El centelleo del Faro de Cabo Mayor me devuelve a la realidad, resplandece con una cadencia familiar, oscuridades y reflejos que se repiten en el tiempo. Esbelto y elegante, se levanta por encima de todo, es necesario, está allí desde 1839. Recuerda para siempre al marino Felipe Bauza, uno de los protagonistas en 1789 de la Expedición naval de Malaspina y Bustamante y, más adelante, como ingeniero, autor del proyecto del faro. Un ilustrado que como tantos debió exiliarse a Inglaterra donde murió, cuando ser liberal era un delito.
Otro resplandor me hace girar la mirada a la, tantas veces fotografiada, isla de Mouro, que fue Mogro, hasta la transcripción del cartógrafo portugués Pedro Teixeira en el siglo XVII. La isla, siendo Juan de Escobedo procurador del regimiento santanderino del castillo de Hano contemplaría intrigas, no aclaradas, entre Felipe II y Juan de Austria, y viviría en el siglo XIX en plena guerra de Independencia, la instalación de potentes piezas artilleras por tropas inglesas con el fin de destruir aquel castillo situado en la península de la Magdalena. Alcanzo desde donde estoy a ver pequeños barcos de recreo contorneando la isla. Probablemente es una de las imágenes icónicas de santanderinos y visitantes que buscan el faro como fondo de un recuerdo. Fue inaugurado en 1860 y leemos que estaba maldito. Las olas le acarician, pero cuando el mar se enfada, le zarandean y le golpean violentamente en un retrato que todos los santanderinos tenemos grabada en la retina.
Y allí al fondo donde acaba la tierra, en Bareyo brilla otra luz, hoy se ve bien entre la bruma y la lejanía, me dice de la existencia del faro de Ajo, que ya no es blanco y quizás, fue frívolamente tratado hace muy poco. Permitió cuando los faros eran modernos continuar la navegación hacia oriente.

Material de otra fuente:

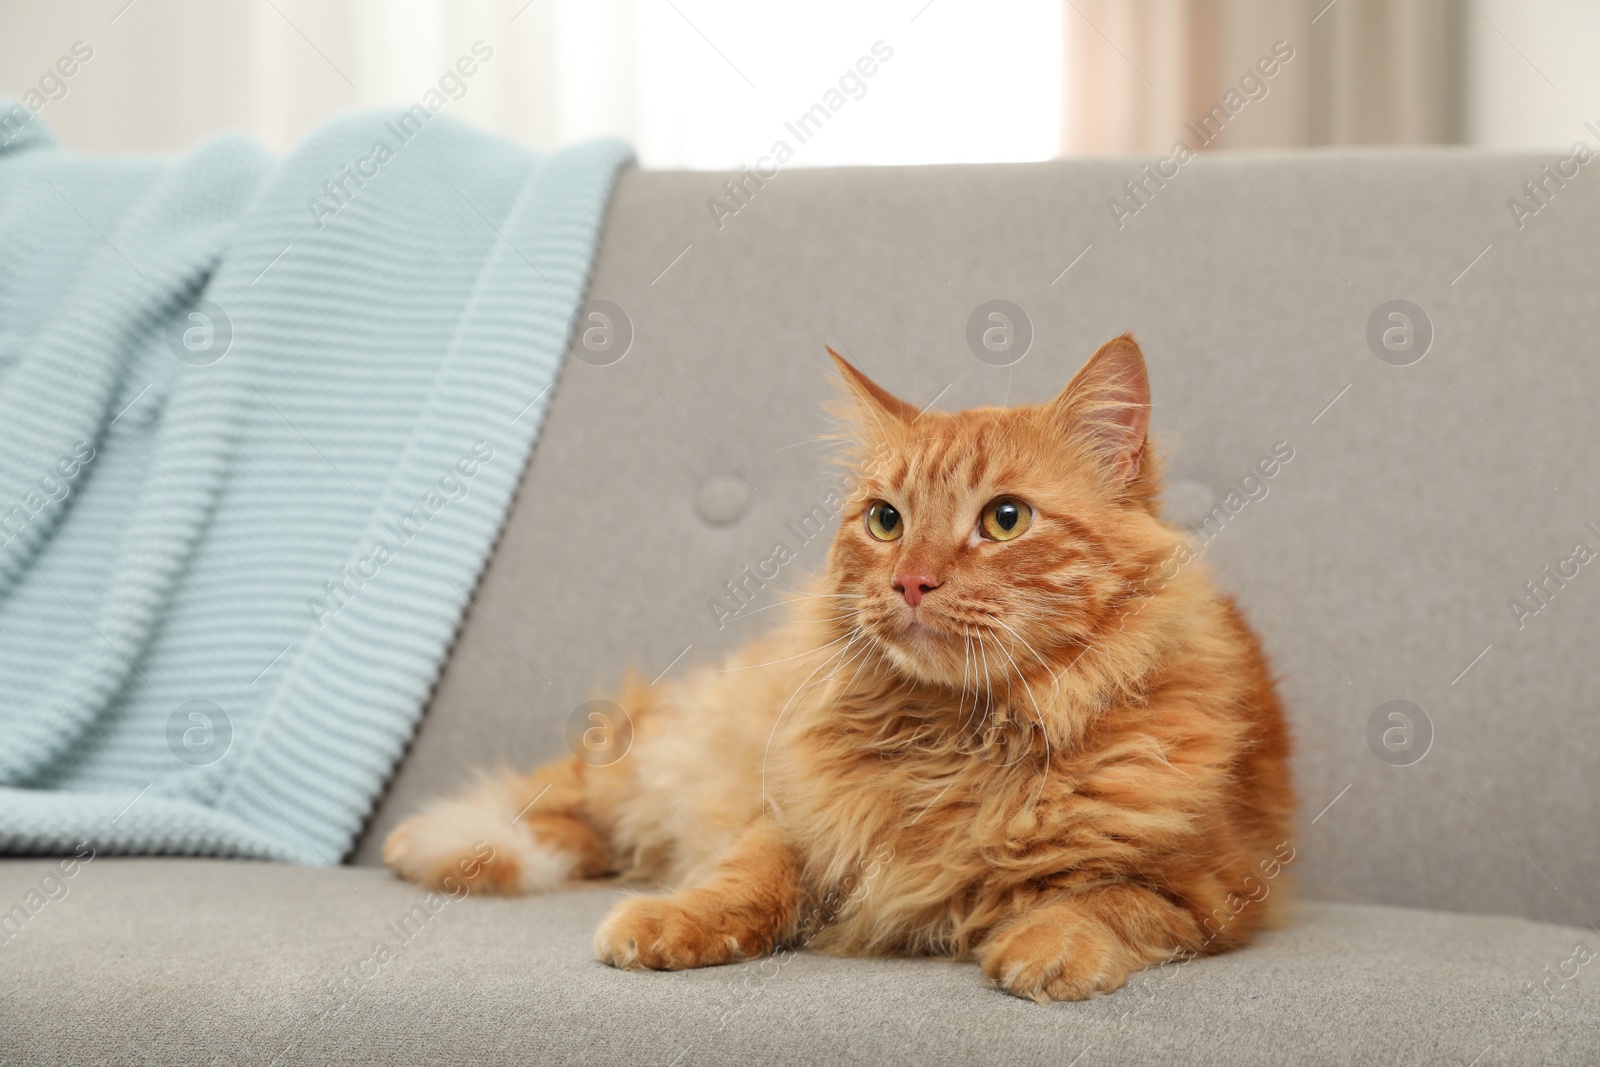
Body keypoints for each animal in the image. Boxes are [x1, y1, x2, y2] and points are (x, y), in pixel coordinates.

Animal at [380, 334, 1292, 1004]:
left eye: (1005, 519)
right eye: (886, 521)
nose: (911, 580)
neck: (958, 740)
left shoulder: (1216, 888)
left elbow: (1106, 899)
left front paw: (1046, 944)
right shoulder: (793, 813)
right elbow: (744, 875)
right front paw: (672, 920)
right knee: (572, 791)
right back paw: (425, 842)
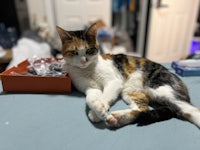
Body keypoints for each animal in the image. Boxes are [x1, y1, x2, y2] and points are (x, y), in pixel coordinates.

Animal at [55, 23, 200, 129]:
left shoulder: (114, 81)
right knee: (142, 109)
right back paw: (118, 118)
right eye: (74, 52)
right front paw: (96, 109)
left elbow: (105, 95)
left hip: (163, 89)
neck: (87, 70)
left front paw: (99, 110)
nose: (83, 61)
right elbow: (90, 98)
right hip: (131, 92)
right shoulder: (90, 87)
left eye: (89, 50)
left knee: (193, 111)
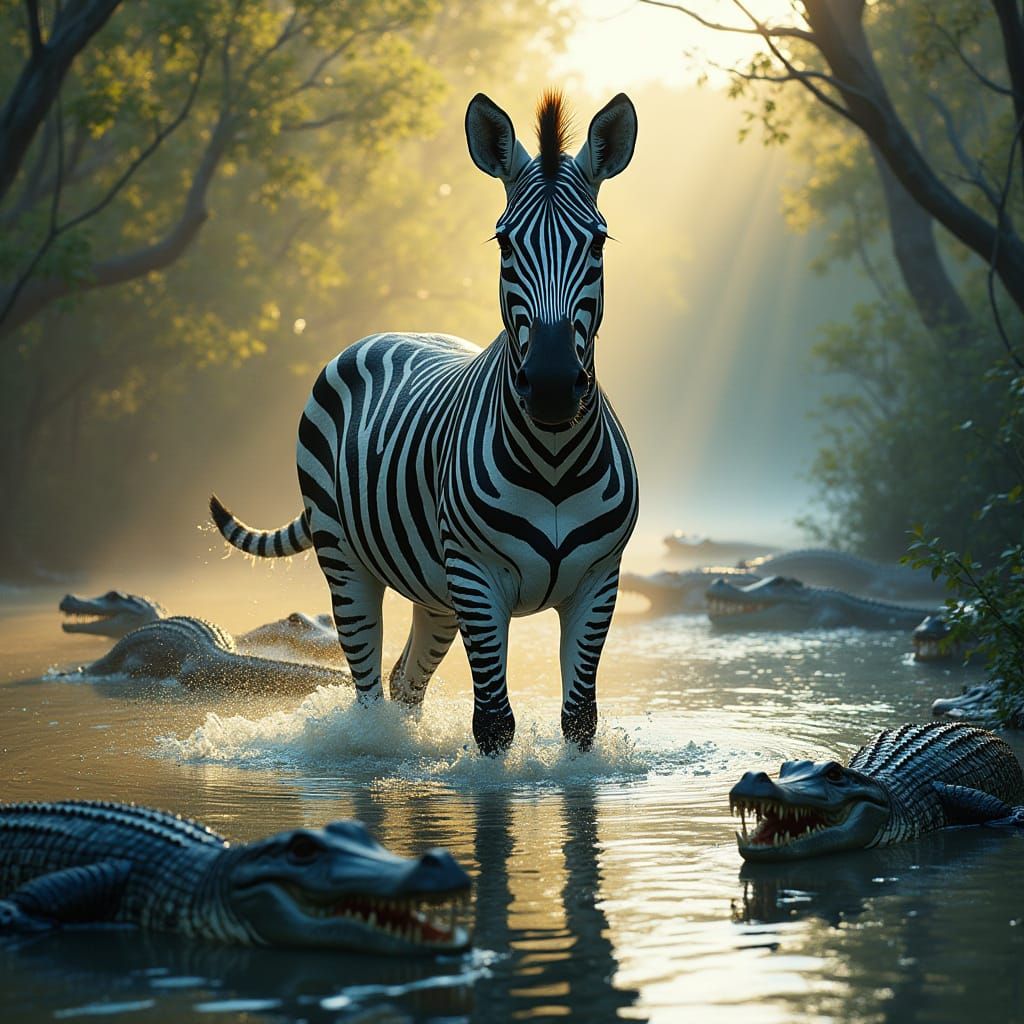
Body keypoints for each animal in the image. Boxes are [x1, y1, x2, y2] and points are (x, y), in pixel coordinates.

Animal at [210, 91, 639, 755]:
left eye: (597, 243)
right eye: (504, 244)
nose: (549, 386)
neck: (553, 457)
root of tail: (387, 332)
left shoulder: (597, 582)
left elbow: (579, 719)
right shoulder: (478, 578)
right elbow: (493, 721)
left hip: (435, 590)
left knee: (404, 682)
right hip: (349, 561)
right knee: (367, 688)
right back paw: (373, 749)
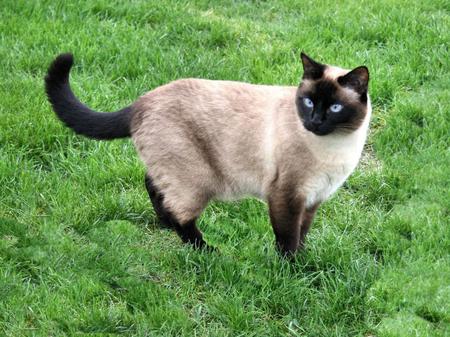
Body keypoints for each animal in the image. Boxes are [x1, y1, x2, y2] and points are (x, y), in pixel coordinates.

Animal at [44, 51, 370, 255]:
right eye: (308, 102)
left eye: (335, 108)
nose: (314, 122)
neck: (337, 147)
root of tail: (141, 102)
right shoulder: (286, 196)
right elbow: (287, 238)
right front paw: (291, 272)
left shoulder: (313, 199)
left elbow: (302, 234)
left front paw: (304, 262)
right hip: (198, 181)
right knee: (182, 216)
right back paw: (208, 251)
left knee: (153, 184)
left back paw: (164, 223)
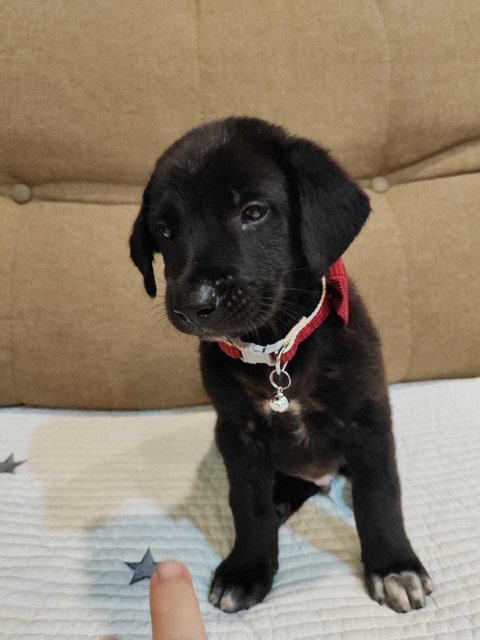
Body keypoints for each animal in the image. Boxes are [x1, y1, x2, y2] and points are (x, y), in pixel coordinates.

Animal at [129, 116, 434, 616]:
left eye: (254, 212)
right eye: (165, 230)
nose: (193, 305)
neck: (277, 351)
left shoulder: (368, 421)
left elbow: (379, 495)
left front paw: (393, 566)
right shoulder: (238, 434)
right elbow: (246, 503)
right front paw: (248, 568)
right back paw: (282, 500)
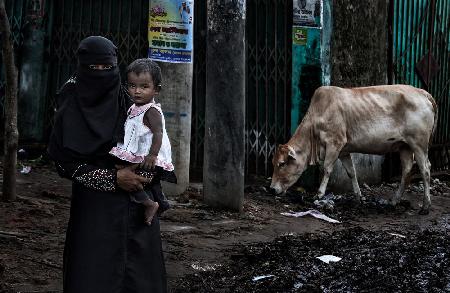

Fue inaugurado en 1930.
La fantasía me convierte en marino que en su barco intenta traspasar la bocana para alcanzar ese puerto al sur ayudado por esa luz del faro de la Cerda. Lo necesito para evitar el naufragio, pero la realidad me devuelve a tierra, y esta me lleva físicamente a entrar en el recinto de la Magdalena hasta ver ese faro levantado en 1870, en el lugar donde se encontraba el castillo de Santa Cruz de la Cerda que protegía nuestra ciudad de ataques marítimos. Los veraneos regios dieron otro aire, dicen que Alfonso XIII buscaba ansiosamente su luz cuando navegaba por aquellas aguas.
Enfrente el islote de la Horadada, en donde un pequeño faro o baliza indica el camino correcto hacia el puerto protector. En el 2005 un temporal echó al mar el arco natural por donde habían entrado en el S. VIII las cabezas de los mártires Emeterio y Celedonio que desde Calahorra arribaron a nuestra ciudad. Cuantas historias detrás de estos lugares.
En los faros habitaba el farero o torrero, ya no es necesario, la tecnología los ha apartado y su enigmática y solitaria figura queda para el recuerdo. Fascinaron faro y torrero, entre otros a Julio Verne, Virginia Wolff, Baudelaire, E. Allan Poe, Hooper, Cernuda, Neruda, Eggers, Dis Berlín, Úrculo, Pérez Villalta, de la Hoz, Villar, Huete, Rábago… y especialmente a nuestro Eduardo Sanz que dedicó parte de su vida a dibujar los faros españoles y nos dejó ese legado para la divulgación y el disfrute en la sala Cabo Mayor de ese faro. A él dedico estas letras. Tres faros en la costa santanderina, una baliza y el de Ajo en la distancia, probablemente no existe otro lugar con tal cantidad de torres luminosas.
Probablemente no existe otro lugar como Santander, con tal cantidad de torres luminosas
Inspiración para muchos pintores, fotógrafos y también relatores de la evocación.